Useful Analysis Queries

Once data is collected in SQLite:

import sqlite3
import json

conn = sqlite3.connect("wellfound.db")

# Investors by number of portfolio companies
active_investors = conn.execute("""
    SELECT name, location,
           json_array_length(portfolio) as portfolio_size,
           sectors
    FROM investors
    WHERE portfolio IS NOT NULL
    ORDER BY portfolio_size DESC
    LIMIT 20
""").fetchall()

for row in active_investors:
    print(f"{row[0]:<30} {row[2]:>3} companies  {row[1]}")

# Geographic distribution of investors
by_location = conn.execute("""
    SELECT location, COUNT(*) as count
    FROM investors
    WHERE location IS NOT NULL
    GROUP BY location
    ORDER BY count DESC
    LIMIT 15
""").fetchall()

# Most common investment stages
import collections
all_stages = []
for row in conn.execute("SELECT stages FROM investors WHERE stages IS NOT NULL"):
    try:
        stages = json.loads(row[0])
        all_stages.extend(stages)
    except json.JSONDecodeError:
        pass

stage_counts = collections.Counter(all_stages)
for stage, count in stage_counts.most_common(10):
    print(f"  {stage}: {count} investors")

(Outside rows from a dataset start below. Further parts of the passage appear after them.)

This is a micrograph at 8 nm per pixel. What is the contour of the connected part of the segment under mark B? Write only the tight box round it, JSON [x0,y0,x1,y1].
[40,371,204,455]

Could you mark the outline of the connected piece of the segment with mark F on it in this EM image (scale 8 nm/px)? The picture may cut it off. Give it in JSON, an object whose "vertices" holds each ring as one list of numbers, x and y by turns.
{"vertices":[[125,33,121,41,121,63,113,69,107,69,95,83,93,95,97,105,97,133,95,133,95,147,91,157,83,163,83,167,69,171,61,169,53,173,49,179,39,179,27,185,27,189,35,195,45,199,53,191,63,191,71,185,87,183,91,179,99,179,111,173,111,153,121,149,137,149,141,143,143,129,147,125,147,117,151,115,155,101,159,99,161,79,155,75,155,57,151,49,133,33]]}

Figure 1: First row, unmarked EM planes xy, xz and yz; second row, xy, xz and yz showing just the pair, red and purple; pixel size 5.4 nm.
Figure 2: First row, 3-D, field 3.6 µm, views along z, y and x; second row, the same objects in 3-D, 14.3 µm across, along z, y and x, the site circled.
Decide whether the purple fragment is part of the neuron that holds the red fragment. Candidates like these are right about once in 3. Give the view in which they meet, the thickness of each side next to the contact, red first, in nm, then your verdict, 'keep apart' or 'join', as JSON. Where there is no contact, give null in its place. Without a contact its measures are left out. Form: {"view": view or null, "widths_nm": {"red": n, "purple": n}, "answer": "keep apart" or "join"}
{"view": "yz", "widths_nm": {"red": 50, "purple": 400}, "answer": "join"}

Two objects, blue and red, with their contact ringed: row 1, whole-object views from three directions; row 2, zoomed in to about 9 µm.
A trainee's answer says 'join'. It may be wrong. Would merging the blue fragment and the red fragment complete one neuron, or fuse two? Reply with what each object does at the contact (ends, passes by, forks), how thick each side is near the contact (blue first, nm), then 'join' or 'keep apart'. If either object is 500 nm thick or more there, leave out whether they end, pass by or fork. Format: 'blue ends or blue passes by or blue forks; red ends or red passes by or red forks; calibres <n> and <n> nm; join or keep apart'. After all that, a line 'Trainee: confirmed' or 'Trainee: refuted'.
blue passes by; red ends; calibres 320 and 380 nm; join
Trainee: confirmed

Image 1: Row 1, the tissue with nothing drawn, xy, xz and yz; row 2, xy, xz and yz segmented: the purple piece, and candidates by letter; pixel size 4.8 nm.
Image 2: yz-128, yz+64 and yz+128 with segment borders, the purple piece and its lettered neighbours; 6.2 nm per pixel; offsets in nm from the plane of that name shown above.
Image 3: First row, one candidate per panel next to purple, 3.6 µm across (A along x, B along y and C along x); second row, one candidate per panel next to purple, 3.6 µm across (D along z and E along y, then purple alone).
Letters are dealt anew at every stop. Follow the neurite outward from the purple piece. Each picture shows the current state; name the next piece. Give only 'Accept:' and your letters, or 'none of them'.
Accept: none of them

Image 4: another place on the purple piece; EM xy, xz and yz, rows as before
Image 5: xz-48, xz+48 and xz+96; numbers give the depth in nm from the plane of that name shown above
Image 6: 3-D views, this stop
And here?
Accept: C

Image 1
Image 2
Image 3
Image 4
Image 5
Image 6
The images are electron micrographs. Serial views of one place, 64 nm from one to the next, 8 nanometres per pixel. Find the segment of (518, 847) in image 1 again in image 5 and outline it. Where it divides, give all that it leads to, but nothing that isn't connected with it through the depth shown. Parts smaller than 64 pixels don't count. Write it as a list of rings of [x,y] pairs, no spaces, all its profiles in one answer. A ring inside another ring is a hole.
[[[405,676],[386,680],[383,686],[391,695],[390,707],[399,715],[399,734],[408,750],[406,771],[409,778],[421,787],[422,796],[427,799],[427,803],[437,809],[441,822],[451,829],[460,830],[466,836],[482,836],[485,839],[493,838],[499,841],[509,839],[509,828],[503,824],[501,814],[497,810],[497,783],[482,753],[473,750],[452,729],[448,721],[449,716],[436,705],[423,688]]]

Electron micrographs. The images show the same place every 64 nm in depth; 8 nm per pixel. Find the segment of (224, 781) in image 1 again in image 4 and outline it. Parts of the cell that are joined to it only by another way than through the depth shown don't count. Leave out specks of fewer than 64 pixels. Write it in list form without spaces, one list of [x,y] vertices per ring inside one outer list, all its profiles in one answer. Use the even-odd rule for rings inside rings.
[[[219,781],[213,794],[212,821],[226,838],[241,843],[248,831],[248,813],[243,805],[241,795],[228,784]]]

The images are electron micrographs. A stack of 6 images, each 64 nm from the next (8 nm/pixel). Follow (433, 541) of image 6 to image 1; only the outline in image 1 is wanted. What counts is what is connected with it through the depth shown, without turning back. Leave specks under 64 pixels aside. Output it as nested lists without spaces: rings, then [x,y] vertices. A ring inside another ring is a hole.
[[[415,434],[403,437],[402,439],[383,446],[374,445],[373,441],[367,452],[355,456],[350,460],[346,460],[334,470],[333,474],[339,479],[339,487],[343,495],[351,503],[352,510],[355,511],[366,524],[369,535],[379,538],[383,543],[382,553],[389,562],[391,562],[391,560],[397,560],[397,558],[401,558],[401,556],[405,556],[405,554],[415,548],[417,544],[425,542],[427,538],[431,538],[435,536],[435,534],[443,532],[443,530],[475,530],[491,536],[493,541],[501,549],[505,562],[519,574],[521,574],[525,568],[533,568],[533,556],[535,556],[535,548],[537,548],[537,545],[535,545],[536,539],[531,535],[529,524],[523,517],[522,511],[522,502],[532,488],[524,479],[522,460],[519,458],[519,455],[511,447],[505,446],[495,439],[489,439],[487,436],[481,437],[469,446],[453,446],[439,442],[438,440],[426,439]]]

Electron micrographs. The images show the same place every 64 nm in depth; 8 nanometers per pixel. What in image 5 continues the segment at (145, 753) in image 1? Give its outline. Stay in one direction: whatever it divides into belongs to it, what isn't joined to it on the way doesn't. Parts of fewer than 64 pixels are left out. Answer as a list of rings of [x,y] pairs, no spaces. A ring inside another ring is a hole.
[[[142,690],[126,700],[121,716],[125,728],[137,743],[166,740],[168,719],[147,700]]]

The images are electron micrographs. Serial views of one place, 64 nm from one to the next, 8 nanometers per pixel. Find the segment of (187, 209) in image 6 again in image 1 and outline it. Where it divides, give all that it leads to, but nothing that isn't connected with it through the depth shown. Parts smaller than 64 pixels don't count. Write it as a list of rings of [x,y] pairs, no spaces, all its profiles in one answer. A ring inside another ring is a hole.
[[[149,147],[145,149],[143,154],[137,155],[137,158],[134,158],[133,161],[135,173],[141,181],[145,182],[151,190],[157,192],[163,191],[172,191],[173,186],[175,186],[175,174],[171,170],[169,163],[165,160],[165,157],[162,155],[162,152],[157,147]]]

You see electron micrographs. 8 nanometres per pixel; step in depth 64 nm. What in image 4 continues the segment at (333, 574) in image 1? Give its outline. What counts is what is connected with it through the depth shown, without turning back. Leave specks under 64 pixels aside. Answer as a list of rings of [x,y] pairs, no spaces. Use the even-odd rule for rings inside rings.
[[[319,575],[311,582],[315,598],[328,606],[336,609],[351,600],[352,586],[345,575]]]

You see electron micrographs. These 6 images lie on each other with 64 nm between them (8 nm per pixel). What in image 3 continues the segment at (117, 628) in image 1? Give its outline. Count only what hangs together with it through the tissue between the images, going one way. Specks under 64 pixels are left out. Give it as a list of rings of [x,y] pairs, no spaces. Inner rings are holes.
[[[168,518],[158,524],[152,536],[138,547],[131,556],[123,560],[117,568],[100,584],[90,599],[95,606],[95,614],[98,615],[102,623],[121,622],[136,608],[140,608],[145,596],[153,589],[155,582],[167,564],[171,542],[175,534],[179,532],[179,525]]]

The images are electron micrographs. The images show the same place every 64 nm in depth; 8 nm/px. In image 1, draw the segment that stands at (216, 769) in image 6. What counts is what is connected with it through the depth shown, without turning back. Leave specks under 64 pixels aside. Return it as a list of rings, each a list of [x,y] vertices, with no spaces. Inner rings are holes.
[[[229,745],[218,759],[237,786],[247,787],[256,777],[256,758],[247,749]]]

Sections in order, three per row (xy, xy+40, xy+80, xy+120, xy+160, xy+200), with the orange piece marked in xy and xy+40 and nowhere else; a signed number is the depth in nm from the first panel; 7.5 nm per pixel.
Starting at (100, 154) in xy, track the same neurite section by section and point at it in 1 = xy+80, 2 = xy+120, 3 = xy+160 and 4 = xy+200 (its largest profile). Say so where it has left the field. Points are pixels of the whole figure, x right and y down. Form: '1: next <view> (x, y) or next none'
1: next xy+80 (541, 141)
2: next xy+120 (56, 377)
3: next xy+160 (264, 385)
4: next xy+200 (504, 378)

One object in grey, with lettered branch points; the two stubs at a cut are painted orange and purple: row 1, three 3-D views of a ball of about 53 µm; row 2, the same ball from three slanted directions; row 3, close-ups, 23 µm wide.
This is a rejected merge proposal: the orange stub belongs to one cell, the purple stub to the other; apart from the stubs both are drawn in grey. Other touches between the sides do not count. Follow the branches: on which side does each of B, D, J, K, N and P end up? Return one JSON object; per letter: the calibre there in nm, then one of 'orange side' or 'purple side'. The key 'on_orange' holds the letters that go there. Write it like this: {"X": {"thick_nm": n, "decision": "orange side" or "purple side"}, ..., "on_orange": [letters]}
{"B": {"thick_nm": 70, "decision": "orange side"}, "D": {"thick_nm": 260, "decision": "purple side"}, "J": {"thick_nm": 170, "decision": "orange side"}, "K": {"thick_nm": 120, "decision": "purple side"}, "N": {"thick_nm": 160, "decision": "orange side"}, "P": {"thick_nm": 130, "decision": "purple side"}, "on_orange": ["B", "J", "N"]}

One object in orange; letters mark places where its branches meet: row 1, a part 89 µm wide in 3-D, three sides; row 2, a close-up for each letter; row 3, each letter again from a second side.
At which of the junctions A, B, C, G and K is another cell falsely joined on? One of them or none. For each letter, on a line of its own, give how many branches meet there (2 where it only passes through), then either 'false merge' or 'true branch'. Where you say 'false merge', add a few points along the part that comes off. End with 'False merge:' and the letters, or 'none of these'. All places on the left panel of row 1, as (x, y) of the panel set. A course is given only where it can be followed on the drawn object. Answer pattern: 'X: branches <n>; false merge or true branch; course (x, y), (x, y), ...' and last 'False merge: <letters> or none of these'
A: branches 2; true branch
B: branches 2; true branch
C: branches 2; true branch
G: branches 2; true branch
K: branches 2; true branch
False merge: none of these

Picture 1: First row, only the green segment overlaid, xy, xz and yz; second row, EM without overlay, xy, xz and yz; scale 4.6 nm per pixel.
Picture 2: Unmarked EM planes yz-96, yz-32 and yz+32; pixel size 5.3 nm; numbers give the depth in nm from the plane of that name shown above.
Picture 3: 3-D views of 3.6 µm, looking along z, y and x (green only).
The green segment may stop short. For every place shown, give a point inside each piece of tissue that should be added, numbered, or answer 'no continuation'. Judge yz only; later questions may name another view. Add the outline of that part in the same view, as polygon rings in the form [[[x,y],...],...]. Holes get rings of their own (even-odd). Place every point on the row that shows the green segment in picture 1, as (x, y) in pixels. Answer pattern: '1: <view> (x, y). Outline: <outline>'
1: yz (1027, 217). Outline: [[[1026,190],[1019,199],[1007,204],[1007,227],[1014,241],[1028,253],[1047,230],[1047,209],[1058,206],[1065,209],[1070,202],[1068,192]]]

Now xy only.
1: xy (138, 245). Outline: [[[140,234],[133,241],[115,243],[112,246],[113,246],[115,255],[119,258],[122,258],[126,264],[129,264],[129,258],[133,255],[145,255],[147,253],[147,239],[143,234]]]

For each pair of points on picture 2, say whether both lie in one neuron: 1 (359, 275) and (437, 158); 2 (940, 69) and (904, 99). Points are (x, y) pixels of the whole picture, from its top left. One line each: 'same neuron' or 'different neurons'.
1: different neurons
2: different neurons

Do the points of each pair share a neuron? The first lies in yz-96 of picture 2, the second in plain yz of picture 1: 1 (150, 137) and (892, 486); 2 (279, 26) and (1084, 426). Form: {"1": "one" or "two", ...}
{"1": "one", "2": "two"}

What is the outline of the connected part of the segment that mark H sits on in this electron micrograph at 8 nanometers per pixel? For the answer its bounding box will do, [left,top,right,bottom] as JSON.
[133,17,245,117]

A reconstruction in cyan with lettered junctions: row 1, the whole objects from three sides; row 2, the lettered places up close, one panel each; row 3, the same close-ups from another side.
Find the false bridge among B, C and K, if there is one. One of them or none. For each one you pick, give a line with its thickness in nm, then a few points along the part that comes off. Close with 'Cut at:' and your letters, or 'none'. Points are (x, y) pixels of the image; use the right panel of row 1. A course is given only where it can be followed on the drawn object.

Anti-Detection Best Practices for Wellfound

A summary of what works in 2026:

Use Playwright, not requests -- Wellfound requires full JS execution for all investor data
Always remove navigator.webdriver -- the init script in the examples above is mandatory
Rotate IPs via ThorData -- ThorData residential proxies pass Cloudflare's ASN checks; datacenter IPs fail immediately
Session-based rotation -- create a new browser context every 25-30 requests; this rotates the IP and clears any session-level fingerprinting
Simulate human scroll behavior -- use mouse.wheel() with random distances before extracting data
Random delays -- minimum 4 seconds between page loads, aiming for 6-8 seconds average
Vary request patterns -- don't always paginate sequentially; mix in filter combinations

Legal Considerations

Wellfound's Terms of Service prohibit automated scraping of their platform. The data itself -- investor names, bios, and publicly listed companies -- is generally not copyright-protected, but the database as a whole may be protected under database rights in some jurisdictions.

Keep scraping to personal research or internal tooling. Avoid building competing investor databases for commercial redistribution -- Wellfound's business model depends on this data, and they will enforce their terms against data resellers.